_Doel opdracht_
Op welke grond verklaarde de Inspecteur volgens het fragment hieronder de bezwaren niet-ontvankelijk?

_Fragment_
---+---

ECLI:NL:OGHACMB:2021:60

Gemeenschappelijk Hof van Justitie van Aruba, Curaçao, Sint Maarten en van Bonaire, Sint Eustatius en Saba

Datum uitspraak
10 februari 2021
Publicatiedatum
11 maart 2021
Zaaknummer
CUR2020H00148 - CUR2020H00152
Instantie
Gemeenschappelijk Hof van Justitie van Aruba, Curaçao, Sint Maarten en van Bonaire, Sint Eustatius en Saba
Type
Uitspraak
Rechtsgebied
Bestuursrecht; Belastingrecht
Procedures
  • Hoger beroep
Vindplaatsen
  • Rechtspraak.nl
AI samenvatting door LexboostAutomatisch gegenereerd

Hoger beroep inzake ontvankelijkheid van bezwaren tegen belastingaanslagen en boeten

In deze zaak gaat het om een hoger beroep van belanghebbende tegen de uitspraak van het Gerecht in eerste aanleg van Curaçao, waarin de bezwaren tegen naheffingsaanslagen en vergrijpboeten niet-ontvankelijk zijn verklaard. De belanghebbende, gevestigd te Curaçao, heeft bezwaar gemaakt tegen verschillende naheffingsaanslagen in de omzetbelasting over de jaren 2012 tot en met 2016, alsook tegen de opgelegde vergrijpboeten. De Inspecteur heeft de bezwaren niet-ontvankelijk verklaard wegens overschrijding van de bezwaartermijn. Belanghebbende heeft in hoger beroep aangevoerd dat haar adviseur regelmatig ziek was en dat haar directeur ook ziek is geweest, waardoor zij niet in staat was om tijdig bezwaar te maken. Het Hof heeft echter geoordeeld dat deze omstandigheden niet voldoende zijn om de termijnoverschrijding verschoonbaar te achten. Het Hof bevestigt de uitspraak van het Gerecht en verklaart het hoger beroep ongegrond. De beslissing is op 10 februari 2021 in het openbaar uitgesproken.

---+---

_Gegevensdeel_
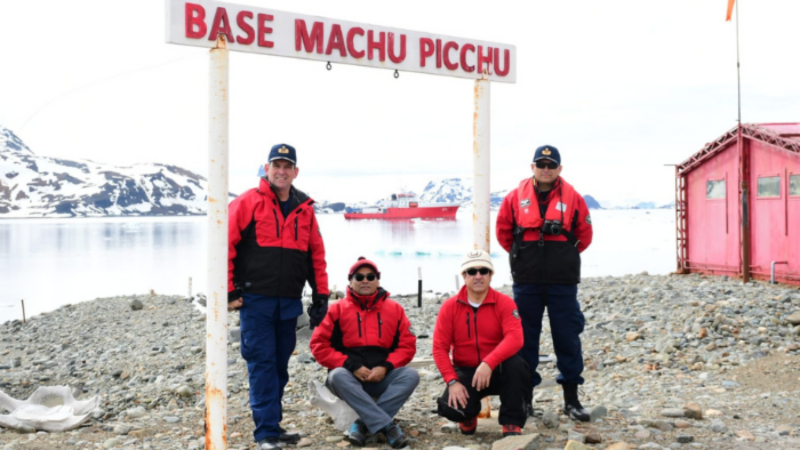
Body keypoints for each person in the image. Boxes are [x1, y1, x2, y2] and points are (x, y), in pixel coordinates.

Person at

---+---

_Uitwerking_
Wegens overschrijding van de bezwaartermijn.